What the task asks:
Rewrite the data from its beginning through the line containing "58: (1324, 45)", changing "point_idx" to "point_id" and keeping everything else the same. Omit the pictures.

Start of Material for the task

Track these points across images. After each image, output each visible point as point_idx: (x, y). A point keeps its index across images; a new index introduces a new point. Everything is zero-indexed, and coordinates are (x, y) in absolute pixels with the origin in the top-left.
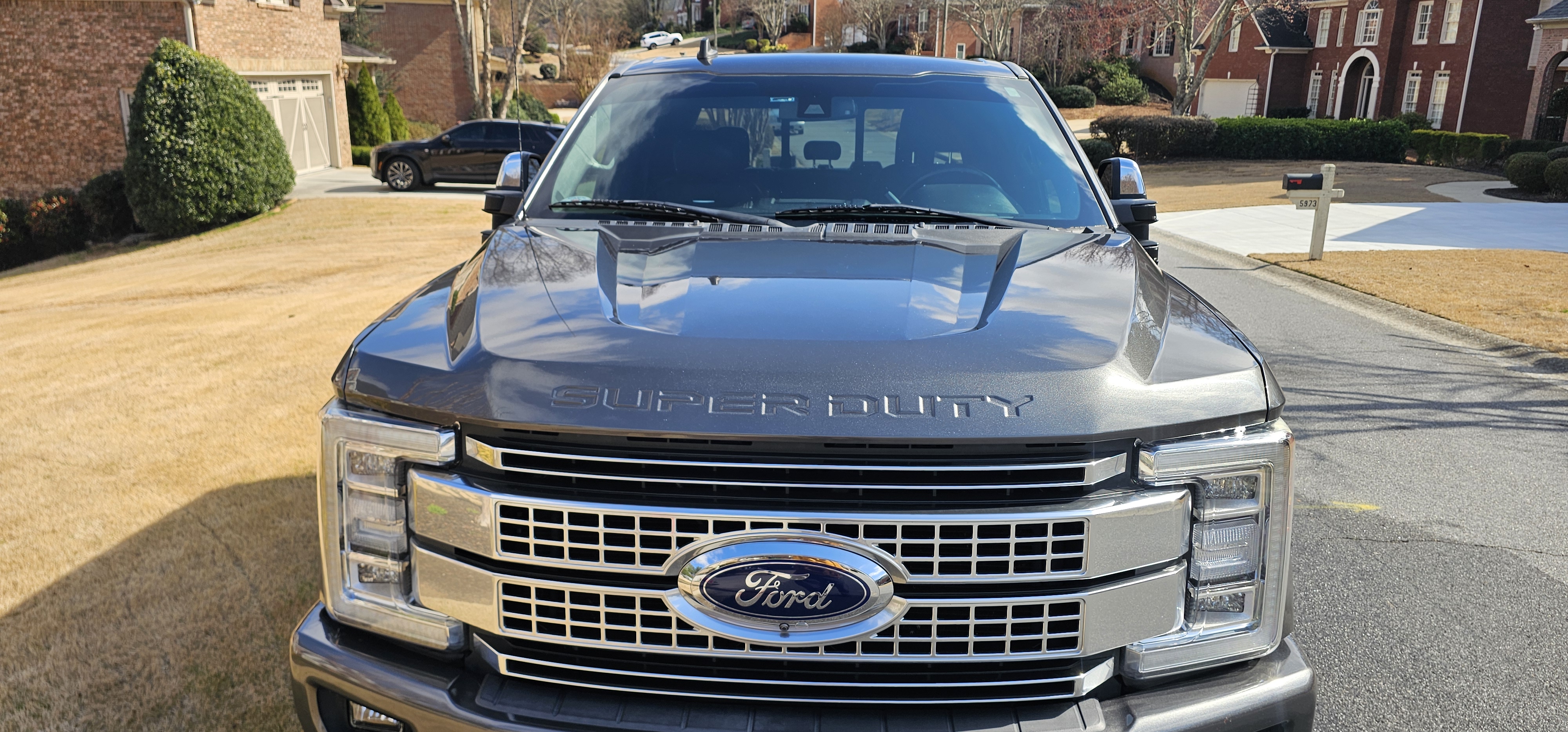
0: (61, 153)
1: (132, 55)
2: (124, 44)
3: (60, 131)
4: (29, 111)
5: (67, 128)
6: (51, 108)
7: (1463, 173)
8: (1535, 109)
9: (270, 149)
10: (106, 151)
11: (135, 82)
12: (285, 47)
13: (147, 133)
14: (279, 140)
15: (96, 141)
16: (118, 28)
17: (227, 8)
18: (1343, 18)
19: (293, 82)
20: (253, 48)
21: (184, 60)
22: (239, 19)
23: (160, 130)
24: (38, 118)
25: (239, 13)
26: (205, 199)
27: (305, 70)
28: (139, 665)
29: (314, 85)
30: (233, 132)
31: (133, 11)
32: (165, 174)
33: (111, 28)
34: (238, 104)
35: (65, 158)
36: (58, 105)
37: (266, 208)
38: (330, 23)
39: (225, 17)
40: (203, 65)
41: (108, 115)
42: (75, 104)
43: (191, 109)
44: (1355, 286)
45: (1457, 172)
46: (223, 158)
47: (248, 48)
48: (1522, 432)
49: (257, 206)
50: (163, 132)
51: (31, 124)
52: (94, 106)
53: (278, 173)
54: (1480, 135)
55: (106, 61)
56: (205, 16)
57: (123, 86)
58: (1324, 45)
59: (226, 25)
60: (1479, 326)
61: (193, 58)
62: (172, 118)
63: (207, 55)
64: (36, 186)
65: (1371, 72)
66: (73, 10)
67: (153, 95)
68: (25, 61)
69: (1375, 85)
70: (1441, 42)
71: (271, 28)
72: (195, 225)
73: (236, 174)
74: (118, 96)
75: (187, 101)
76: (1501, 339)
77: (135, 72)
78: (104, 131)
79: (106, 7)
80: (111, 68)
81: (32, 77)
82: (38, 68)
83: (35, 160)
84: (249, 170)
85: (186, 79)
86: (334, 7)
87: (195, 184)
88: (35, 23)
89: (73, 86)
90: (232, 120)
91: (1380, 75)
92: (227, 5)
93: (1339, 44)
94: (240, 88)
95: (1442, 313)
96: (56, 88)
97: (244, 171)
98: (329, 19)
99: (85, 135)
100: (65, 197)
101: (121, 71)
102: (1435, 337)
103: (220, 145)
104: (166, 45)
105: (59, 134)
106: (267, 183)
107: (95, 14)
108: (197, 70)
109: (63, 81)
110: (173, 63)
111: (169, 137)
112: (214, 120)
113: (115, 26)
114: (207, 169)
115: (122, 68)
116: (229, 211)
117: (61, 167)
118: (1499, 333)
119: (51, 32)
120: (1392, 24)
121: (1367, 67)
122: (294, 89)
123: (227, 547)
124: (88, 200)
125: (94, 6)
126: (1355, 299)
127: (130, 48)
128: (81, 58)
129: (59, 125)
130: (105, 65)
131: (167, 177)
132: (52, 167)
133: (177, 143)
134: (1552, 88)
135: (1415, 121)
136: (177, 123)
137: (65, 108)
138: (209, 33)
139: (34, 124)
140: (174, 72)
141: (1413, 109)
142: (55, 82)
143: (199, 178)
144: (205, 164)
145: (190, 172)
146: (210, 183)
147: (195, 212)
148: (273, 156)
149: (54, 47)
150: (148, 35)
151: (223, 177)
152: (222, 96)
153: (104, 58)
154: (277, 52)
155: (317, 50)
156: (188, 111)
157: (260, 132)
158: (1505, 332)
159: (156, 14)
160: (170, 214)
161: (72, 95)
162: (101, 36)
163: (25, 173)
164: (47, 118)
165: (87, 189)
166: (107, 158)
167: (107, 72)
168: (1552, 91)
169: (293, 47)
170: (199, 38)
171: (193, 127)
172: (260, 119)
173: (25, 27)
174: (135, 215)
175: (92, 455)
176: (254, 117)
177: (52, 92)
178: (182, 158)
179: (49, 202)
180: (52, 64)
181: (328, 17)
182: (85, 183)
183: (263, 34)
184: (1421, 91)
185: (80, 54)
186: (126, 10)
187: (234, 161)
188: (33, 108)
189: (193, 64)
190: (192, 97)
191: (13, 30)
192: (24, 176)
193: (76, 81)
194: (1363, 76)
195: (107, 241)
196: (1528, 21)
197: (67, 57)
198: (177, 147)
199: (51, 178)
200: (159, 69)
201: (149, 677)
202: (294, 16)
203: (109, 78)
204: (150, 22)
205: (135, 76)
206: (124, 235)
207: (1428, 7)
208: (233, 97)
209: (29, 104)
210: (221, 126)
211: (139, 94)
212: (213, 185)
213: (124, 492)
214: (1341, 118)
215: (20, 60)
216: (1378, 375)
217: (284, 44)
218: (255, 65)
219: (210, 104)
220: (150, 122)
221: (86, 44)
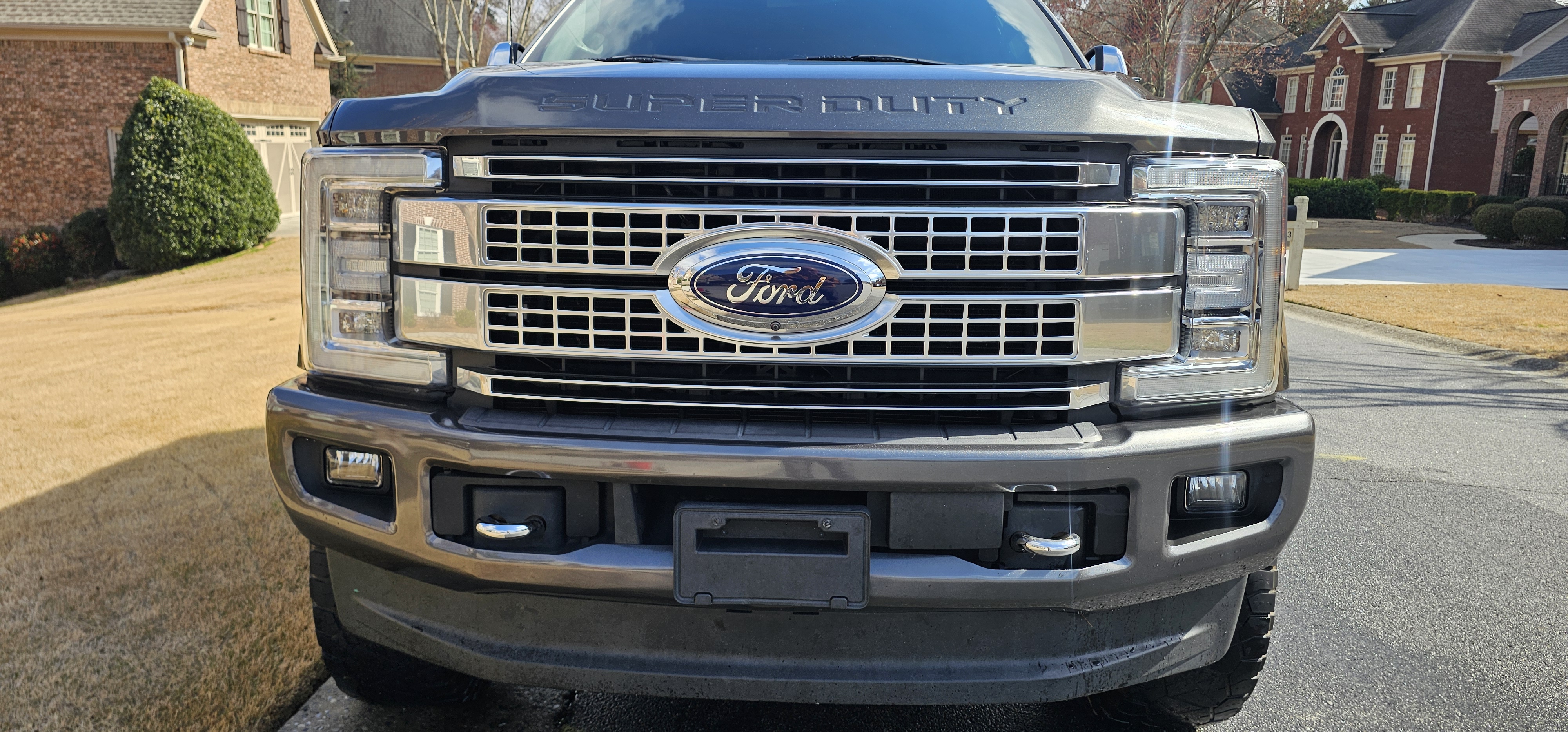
0: (46, 191)
1: (121, 95)
2: (115, 84)
3: (46, 168)
4: (15, 149)
5: (53, 166)
6: (38, 146)
7: (1432, 227)
8: (1501, 167)
9: (256, 186)
10: (91, 189)
11: (123, 121)
12: (275, 92)
13: (133, 168)
14: (266, 178)
15: (81, 179)
16: (110, 68)
17: (218, 51)
18: (1310, 84)
19: (282, 127)
20: (243, 92)
21: (173, 97)
22: (230, 63)
23: (146, 165)
24: (24, 156)
25: (230, 57)
26: (188, 233)
27: (294, 116)
28: (104, 557)
29: (302, 131)
30: (220, 168)
31: (125, 52)
32: (150, 208)
33: (102, 68)
34: (226, 141)
35: (49, 195)
36: (45, 144)
37: (250, 244)
38: (320, 71)
39: (216, 60)
40: (192, 103)
41: (95, 154)
42: (62, 143)
43: (178, 145)
44: (1332, 308)
45: (1426, 226)
46: (208, 193)
47: (238, 91)
48: (1504, 409)
49: (241, 242)
50: (150, 167)
51: (17, 162)
52: (82, 145)
53: (264, 210)
54: (1447, 192)
55: (95, 101)
56: (196, 58)
57: (112, 125)
58: (1293, 111)
59: (216, 67)
60: (1456, 336)
61: (182, 96)
62: (159, 154)
63: (196, 94)
64: (19, 224)
65: (1339, 136)
66: (65, 50)
67: (142, 131)
68: (14, 100)
69: (1344, 148)
70: (1406, 107)
71: (261, 73)
72: (177, 260)
73: (221, 210)
74: (106, 134)
75: (175, 137)
76: (1478, 346)
77: (124, 112)
78: (90, 170)
79: (98, 48)
80: (100, 107)
81: (21, 116)
82: (27, 106)
83: (19, 198)
84: (234, 205)
85: (174, 116)
86: (324, 55)
87: (178, 218)
88: (26, 63)
89: (61, 125)
90: (219, 157)
91: (1348, 139)
92: (219, 48)
93: (1307, 110)
94: (228, 126)
95: (1419, 327)
96: (44, 127)
97: (229, 207)
98: (319, 67)
99: (71, 173)
100: (47, 233)
101: (110, 111)
102: (1412, 345)
103: (206, 181)
104: (156, 83)
105: (44, 172)
106: (252, 219)
107: (87, 54)
108: (186, 107)
109: (51, 120)
110: (162, 100)
111: (155, 172)
112: (201, 156)
113: (107, 66)
114: (192, 204)
115: (111, 107)
116: (212, 246)
117: (45, 205)
118: (1476, 341)
119: (42, 72)
120: (1358, 90)
121: (1335, 131)
122: (282, 134)
123: (201, 477)
124: (71, 236)
125: (86, 47)
126: (1332, 319)
127: (120, 88)
128: (71, 97)
129: (45, 163)
130: (94, 104)
131: (151, 211)
132: (35, 204)
133: (163, 178)
134: (1516, 147)
135: (1384, 182)
136: (164, 159)
137: (52, 146)
138: (199, 74)
139: (20, 162)
140: (163, 109)
141: (1382, 171)
142: (44, 121)
143: (183, 212)
144: (190, 199)
145: (175, 207)
146: (195, 218)
147: (178, 247)
148: (259, 193)
149: (44, 87)
150: (139, 75)
151: (208, 212)
152: (210, 133)
153: (93, 97)
154: (267, 97)
155: (306, 97)
156: (175, 147)
157: (247, 169)
158: (1482, 339)
159: (148, 55)
160: (153, 248)
161: (60, 133)
162: (92, 76)
163: (9, 210)
164: (34, 156)
165: (70, 226)
166: (91, 197)
167: (96, 111)
168: (1515, 150)
169: (282, 93)
170: (190, 79)
171: (180, 162)
172: (247, 156)
173: (16, 66)
174: (117, 251)
175: (63, 414)
176: (241, 154)
177: (40, 130)
178: (167, 193)
179: (31, 238)
180: (41, 103)
181: (319, 66)
182: (68, 221)
183: (253, 78)
184: (1388, 153)
185: (70, 94)
186: (118, 51)
187: (220, 196)
188: (20, 146)
189: (182, 101)
190: (180, 133)
191: (4, 69)
192: (7, 213)
193: (64, 120)
194: (1332, 140)
195: (88, 277)
196: (1490, 82)
197: (56, 97)
198: (163, 182)
199: (35, 216)
200: (148, 106)
201: (115, 566)
202: (285, 62)
203: (98, 117)
204: (141, 63)
205: (124, 115)
206: (105, 271)
207: (1392, 73)
208: (221, 134)
209: (17, 142)
210: (208, 162)
211: (127, 131)
212: (198, 220)
213: (95, 439)
214: (1312, 176)
215: (9, 99)
216: (1359, 370)
217: (273, 89)
218: (244, 108)
219: (198, 141)
220: (136, 157)
221: (75, 84)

End of Material for the task

Solution for this problem:
Track these points across images. After each image, output each visible point as point_id: (x, y). A point keeps its index across images; a new index introduces a new point. Everything is zero-indexed, and coordinates are (x, y) in absolute pixels with the origin in the top-left.
0: (61, 153)
1: (132, 55)
2: (124, 44)
3: (60, 131)
4: (29, 111)
5: (67, 128)
6: (51, 108)
7: (1463, 173)
8: (1535, 109)
9: (270, 149)
10: (106, 151)
11: (135, 82)
12: (285, 47)
13: (147, 133)
14: (279, 140)
15: (96, 141)
16: (118, 28)
17: (227, 8)
18: (1343, 18)
19: (293, 82)
20: (253, 48)
21: (184, 60)
22: (239, 19)
23: (160, 130)
24: (38, 118)
25: (239, 13)
26: (205, 199)
27: (305, 70)
28: (139, 665)
29: (314, 85)
30: (233, 132)
31: (133, 11)
32: (165, 174)
33: (111, 28)
34: (238, 104)
35: (65, 158)
36: (58, 105)
37: (266, 208)
38: (330, 23)
39: (225, 17)
40: (203, 65)
41: (108, 115)
42: (75, 104)
43: (191, 109)
44: (1355, 286)
45: (1457, 172)
46: (223, 158)
47: (248, 48)
48: (1522, 432)
49: (257, 206)
50: (163, 132)
51: (31, 124)
52: (94, 106)
53: (278, 173)
54: (1480, 135)
55: (106, 61)
56: (205, 16)
57: (123, 86)
58: (1324, 45)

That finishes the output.